We might not be able to make a child between us but the love we made was just as much a blessing. Nathan was wrong, I thought while slick fingers made me ready for him, I was the humble one. Sitting up, I slowly took him into my body, filling the emptiness left from my dream and taking him deep inside of me.
"Make love to me, Nathan. Fill me with your seed and remind me of how much you love me." I clenched around his thick cock and slid my fingers over his nipples. "Then suckle at my breast and take away this empty place inside."
Rolling us over so he could hook my legs over his arms and thrust more deeply, Nathan's eyes glowed in the semi-darkness. "You will never be empty, Ezra. I will fill you night and day, over and over until all you can feel is my love filling you to overflowing." He planted his knees and began the strong deep thrusts that impaled me on his love. "And I will nurse from your beautiful nipples until they are sore and aching if that's what you want. Then, I need you to return the favor."

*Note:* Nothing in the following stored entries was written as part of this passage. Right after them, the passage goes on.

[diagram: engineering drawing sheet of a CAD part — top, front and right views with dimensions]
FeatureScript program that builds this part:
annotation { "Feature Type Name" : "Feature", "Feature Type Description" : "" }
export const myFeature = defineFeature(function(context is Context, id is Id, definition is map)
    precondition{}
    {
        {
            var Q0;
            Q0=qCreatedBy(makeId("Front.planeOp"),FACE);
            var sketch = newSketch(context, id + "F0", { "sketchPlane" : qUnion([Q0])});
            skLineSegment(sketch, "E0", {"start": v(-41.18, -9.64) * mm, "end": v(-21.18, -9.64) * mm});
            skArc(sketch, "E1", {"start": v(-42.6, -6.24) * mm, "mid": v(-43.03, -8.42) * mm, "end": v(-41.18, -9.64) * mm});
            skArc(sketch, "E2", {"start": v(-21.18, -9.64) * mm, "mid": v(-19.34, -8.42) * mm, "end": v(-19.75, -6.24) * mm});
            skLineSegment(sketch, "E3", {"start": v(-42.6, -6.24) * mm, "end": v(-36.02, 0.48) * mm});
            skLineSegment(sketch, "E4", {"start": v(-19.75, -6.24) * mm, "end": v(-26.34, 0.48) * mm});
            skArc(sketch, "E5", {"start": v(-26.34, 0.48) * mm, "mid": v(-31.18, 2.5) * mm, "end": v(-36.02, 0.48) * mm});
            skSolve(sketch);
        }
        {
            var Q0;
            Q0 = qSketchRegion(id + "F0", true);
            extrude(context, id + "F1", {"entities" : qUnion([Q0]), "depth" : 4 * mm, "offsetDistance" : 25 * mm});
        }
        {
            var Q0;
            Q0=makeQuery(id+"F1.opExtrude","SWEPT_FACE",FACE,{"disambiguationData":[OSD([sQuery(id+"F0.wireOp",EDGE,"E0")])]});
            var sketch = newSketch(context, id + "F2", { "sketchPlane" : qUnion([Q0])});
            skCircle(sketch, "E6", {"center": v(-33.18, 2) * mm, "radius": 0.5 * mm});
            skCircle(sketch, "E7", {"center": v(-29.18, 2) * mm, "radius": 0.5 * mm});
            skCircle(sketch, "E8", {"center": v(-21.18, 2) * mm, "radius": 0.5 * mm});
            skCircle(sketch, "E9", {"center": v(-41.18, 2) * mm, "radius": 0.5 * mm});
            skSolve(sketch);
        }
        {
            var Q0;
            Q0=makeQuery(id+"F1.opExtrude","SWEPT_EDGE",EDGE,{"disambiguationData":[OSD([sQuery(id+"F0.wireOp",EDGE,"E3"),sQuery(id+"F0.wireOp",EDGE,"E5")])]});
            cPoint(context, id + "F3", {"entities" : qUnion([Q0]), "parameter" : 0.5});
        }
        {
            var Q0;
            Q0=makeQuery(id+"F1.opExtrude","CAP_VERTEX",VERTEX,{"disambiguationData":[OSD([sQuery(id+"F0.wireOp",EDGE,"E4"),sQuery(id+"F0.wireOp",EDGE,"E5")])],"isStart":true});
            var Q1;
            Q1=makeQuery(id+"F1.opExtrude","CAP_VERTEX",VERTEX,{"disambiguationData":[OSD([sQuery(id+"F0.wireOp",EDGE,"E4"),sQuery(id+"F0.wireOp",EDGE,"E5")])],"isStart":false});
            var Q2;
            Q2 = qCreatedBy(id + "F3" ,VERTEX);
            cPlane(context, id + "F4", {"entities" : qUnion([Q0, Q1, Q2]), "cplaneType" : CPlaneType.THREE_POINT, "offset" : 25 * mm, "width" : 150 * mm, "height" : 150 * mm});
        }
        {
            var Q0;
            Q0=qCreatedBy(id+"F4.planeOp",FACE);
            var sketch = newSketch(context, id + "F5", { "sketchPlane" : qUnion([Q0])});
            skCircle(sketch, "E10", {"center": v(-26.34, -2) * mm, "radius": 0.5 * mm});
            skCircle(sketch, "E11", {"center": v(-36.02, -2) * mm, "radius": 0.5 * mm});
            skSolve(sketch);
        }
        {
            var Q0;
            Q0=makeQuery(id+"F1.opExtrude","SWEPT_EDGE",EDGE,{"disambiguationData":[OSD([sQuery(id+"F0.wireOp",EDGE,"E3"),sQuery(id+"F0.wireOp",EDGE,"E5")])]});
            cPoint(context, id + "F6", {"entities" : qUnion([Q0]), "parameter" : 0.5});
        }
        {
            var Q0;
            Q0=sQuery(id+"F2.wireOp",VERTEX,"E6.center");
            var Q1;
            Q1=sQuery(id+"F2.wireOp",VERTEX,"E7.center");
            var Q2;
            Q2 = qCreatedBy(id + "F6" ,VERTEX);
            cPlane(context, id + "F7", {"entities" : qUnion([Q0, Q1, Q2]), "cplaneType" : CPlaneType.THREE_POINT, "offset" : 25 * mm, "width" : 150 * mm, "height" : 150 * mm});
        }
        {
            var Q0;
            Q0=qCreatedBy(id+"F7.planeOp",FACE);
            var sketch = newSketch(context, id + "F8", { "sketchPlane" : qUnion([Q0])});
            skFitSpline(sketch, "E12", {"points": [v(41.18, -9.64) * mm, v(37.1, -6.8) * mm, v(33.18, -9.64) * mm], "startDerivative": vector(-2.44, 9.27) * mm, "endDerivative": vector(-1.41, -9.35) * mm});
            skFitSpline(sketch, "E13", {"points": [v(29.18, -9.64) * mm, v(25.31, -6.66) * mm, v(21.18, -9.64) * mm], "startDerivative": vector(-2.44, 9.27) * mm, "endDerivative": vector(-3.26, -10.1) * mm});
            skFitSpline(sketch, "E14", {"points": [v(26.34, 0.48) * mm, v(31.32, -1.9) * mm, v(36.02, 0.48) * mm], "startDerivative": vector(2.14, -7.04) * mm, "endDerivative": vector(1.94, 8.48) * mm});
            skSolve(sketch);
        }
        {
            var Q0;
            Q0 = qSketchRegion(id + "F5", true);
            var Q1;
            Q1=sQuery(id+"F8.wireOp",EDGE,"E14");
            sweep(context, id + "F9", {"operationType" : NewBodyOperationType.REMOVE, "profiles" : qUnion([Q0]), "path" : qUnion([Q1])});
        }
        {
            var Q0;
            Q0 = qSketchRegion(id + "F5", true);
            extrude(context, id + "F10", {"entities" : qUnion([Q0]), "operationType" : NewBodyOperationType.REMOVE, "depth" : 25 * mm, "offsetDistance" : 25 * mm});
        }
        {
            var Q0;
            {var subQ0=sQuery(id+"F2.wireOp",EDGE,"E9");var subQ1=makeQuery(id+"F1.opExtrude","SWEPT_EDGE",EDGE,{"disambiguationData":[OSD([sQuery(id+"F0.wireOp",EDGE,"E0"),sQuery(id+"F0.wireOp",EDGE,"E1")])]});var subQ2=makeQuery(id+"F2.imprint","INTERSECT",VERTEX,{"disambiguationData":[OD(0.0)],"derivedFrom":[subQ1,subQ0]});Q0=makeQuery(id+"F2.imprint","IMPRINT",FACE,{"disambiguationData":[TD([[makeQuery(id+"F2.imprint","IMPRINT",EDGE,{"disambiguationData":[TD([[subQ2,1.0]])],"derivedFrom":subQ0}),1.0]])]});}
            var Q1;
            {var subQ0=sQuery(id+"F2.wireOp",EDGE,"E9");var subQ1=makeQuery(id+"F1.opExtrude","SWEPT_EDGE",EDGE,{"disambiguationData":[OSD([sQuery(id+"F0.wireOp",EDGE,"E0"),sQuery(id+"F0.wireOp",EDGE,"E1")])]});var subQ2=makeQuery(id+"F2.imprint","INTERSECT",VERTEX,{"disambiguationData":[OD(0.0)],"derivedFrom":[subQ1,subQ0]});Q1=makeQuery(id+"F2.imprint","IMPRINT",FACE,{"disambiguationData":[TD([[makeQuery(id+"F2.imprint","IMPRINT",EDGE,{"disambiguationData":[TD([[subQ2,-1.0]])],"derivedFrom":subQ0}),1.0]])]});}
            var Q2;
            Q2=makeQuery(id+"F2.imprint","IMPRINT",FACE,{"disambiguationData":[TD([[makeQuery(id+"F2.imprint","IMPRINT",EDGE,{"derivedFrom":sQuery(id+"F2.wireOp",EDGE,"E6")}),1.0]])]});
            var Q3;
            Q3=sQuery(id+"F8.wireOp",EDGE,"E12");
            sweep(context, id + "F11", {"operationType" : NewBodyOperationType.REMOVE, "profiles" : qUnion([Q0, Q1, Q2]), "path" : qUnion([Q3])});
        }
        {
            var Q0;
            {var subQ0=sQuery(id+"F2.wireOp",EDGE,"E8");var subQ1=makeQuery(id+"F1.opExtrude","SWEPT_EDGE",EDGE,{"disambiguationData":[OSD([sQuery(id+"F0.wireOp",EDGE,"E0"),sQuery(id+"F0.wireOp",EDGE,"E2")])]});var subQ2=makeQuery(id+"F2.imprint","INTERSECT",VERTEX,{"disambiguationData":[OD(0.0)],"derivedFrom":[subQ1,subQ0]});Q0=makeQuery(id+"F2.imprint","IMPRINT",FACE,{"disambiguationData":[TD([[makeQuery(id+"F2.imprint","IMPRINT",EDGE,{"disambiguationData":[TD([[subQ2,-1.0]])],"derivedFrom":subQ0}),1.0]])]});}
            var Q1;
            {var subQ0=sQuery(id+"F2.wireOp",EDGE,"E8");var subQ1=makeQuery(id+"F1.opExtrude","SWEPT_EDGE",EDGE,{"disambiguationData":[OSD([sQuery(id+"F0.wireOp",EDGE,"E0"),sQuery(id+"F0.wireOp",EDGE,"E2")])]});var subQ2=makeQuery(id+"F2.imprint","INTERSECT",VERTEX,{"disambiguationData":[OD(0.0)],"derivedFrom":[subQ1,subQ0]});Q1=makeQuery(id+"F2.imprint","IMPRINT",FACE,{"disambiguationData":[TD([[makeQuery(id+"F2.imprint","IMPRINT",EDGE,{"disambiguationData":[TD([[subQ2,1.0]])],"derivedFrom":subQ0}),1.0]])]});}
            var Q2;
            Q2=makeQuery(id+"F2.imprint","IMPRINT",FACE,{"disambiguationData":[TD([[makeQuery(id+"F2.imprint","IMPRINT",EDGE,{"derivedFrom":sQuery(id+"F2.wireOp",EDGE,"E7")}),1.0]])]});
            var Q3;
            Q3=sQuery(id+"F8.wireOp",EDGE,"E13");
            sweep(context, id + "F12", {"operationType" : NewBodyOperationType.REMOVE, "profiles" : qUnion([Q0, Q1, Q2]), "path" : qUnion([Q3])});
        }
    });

I fisted my cock between us while absorbing each thrust with ecstasy. It would be fast this time but that was all right. Slow could come later when we'd recovered and the memory of the dream had begun to fade. I was burning inside and out while his little grunts and the slapping of his balls against my ass filled the silence of our bed. Need was rising up inside of us both and when he froze deep inside of me, flooding me with his heat, I climaxed as well.
The tremors seemed to go on forever while he jerked inside of me and I spurted over us both. Then he slowly let my legs slip lower to around his waist and he leaned in to kiss me. It was a deep kiss, a powerful kiss, one that told me how much he loved me. I was the most blessed man in the world that this greathearted man loved me.
"Nathan, never leave me. I wouldn't survive without you." I hugged him close and felt his kisses move down my throat and across my chest to the nipple over my heart. The gentle tug reminded me of the sweet tug of our dream-son's lips and I started to weep again.
That vivid memory had only been a dream but I made a silent vow that someday I would hold our son or daughter in my arms. Someday Nathan and I would enlarge our family with the children of our hearts. And on that day, we would be truly blessed with the fruit of our love.